No documento, encaminhado ao comandante do Comando de Operações Especiais da Polícia Militar do Rio, a instituição questiona os motivos excepcionais para a realização da operação, tendo em vista decisão do Supremo Tribunal Federal na ADPF nº 635, citada pela deputada Dani Monteiro.
No texto do ofício, a DPRJ também solicita o envio da cópia da ordem da missão, a indicação da autoridade que determinou/autorizou a operação, assim como as informações sobre as pessoas vitimadas.
A Ouvidoria e o Nudedh receberam diversos relatos de moradores pedindo socorro. O sentimento era de desespero, angústia e muito medo no local, conforme pontuaram os integrantes.
Escolas, aparelhos públicos em geral e comércio ficaram fechados ao longo do dia. Integrantes de ambos os órgãos estiveram no território e tentaram diálogo com as forças de segurança para cessar fogo, o que não ocorreu, disseram.
"Fomos cedo até o Complexo da Penha e constatamos uma situação de conflagração e comoção social com fechamento das escolas, postos de saúde e comércio locais. Conversamos com os moradores, que estavam abalados com o grande número de mortos. Alguns corpos foram transportados por familiares e os vimos deixando a comunidade.
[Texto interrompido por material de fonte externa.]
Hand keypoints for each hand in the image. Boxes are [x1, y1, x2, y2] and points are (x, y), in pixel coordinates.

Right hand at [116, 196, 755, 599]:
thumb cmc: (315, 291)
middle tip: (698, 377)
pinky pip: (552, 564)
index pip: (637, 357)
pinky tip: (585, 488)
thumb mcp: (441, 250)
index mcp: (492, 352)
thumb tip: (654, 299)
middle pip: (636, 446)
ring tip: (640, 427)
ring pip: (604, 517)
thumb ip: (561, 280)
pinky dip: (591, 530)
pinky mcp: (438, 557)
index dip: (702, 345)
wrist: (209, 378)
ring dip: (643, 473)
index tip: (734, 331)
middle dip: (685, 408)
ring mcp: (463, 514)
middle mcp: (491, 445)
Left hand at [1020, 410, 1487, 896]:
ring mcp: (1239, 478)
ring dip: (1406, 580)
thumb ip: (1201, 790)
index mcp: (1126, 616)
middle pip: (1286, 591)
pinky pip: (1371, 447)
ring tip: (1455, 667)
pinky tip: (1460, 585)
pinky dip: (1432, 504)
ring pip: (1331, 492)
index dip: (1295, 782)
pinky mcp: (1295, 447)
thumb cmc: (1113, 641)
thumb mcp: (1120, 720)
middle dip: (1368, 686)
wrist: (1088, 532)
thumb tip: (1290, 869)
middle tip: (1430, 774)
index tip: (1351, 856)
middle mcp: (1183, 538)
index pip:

A operação policial seguiu até o final da tarde, com elevado número de mortos e feridos", relatou a defensora do Nudedh, Maria Julia Miranda.
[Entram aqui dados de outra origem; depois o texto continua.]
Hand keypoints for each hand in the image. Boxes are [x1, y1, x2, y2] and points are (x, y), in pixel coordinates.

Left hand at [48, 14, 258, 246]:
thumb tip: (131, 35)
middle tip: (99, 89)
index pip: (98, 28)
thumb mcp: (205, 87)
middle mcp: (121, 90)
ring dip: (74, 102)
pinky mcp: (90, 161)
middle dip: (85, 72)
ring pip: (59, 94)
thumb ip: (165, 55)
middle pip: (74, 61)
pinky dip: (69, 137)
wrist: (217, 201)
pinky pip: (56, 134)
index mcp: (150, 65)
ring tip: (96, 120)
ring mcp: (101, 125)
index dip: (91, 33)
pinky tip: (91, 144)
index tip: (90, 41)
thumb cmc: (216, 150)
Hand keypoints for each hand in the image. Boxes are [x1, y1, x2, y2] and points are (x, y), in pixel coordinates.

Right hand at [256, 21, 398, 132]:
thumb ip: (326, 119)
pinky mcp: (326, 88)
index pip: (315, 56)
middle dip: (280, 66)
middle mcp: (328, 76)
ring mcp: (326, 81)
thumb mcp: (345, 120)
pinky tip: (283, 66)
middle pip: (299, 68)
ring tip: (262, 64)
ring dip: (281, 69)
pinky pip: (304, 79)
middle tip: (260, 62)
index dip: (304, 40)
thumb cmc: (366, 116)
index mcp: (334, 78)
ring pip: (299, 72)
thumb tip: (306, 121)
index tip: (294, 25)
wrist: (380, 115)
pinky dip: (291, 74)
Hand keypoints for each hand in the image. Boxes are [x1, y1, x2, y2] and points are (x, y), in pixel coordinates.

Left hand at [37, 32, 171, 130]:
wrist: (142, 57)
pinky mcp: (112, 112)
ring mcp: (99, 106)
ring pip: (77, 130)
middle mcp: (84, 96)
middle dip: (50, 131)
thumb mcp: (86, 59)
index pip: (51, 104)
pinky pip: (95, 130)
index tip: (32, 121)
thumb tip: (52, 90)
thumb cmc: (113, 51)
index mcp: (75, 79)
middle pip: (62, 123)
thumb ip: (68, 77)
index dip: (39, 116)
Maria Julia explica, ainda, que a instituição entrou em contato com os controles interno e externos das polícias para tentar uma incursão para retiradas dos feridos, mas foi sem sucesso.
"O respaldo legal para a operação não foi informado de modo claro. Há elementos que indicam uso excessivo da força policial, resultando em um elevando número de mortes", continuou.
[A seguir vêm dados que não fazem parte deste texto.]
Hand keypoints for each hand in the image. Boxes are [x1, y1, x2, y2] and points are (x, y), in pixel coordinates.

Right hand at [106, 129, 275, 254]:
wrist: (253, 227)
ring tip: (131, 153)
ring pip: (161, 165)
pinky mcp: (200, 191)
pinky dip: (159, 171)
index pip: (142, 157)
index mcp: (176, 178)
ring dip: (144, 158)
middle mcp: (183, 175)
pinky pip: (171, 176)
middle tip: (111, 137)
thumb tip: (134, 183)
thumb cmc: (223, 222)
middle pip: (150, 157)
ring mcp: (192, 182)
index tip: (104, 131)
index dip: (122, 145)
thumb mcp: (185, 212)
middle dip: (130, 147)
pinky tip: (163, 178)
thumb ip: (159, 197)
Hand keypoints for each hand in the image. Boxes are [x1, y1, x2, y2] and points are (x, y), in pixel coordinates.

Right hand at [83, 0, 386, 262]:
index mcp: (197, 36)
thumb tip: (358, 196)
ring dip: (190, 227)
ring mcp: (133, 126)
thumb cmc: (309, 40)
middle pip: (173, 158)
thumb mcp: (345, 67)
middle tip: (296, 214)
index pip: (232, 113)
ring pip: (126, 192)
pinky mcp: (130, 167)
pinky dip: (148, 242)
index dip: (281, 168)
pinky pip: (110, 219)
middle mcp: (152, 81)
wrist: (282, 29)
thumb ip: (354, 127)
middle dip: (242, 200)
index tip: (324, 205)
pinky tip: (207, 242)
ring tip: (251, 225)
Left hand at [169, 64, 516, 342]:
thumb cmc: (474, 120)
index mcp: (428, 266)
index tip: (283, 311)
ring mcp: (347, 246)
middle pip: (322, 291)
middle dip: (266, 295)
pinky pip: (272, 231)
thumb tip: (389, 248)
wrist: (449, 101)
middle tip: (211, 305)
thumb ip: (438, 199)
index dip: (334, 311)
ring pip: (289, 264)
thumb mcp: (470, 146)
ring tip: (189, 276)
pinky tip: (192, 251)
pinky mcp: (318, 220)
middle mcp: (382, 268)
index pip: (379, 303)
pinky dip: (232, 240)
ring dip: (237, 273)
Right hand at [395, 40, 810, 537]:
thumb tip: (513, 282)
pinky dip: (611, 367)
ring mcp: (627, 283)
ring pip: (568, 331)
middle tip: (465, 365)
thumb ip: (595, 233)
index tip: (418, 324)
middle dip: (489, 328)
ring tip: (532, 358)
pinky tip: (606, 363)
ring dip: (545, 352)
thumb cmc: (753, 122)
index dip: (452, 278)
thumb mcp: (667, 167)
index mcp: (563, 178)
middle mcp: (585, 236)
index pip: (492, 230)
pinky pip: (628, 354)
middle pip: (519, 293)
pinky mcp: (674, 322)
Para o ouvidor Guilherme Pimentel, a operação desta terça (24) representou uma "caçada humana".
"É mais uma dessas operações de caçada humana, que não resolvem nada do ponto de vista da segurança pública e que na verdade traz mais problemas, uma vez que as famílias das vítimas ficam nesse fogo cruzado e se sentindo inseguras dentro das suas próprias casas, sem poder trabalhar, sem poder estudar, sem acessar a saúde. Esse tipo de operação, que não seria naturalizada nos bairros nobres da cidades, jamais poderia ser naturalizado dentro das favelas. O nosso foco agora é o acolhimento das famílias das vítimas e a garantia do acesso jurídico", finaliza.
O Ministério Público do Rio disse que instaurou um Procedimento Investigatório Criminal (PIC) para apurar as circunstâncias das mortes ocorridas durante a operação policial.
O PIC determina que o comando do Batalhão de Operações Especiais (Bope) envie, em um prazo máximo de dez dias, o procedimento de averiguação sumária dos fatos ocorridos durante a operação.
Devem ser ouvidos todos os policiais militares envolvidos e indicados os agentes responsáveis pelas mortes, além de esclarecer sobre a licitude de cada uma das ações letais.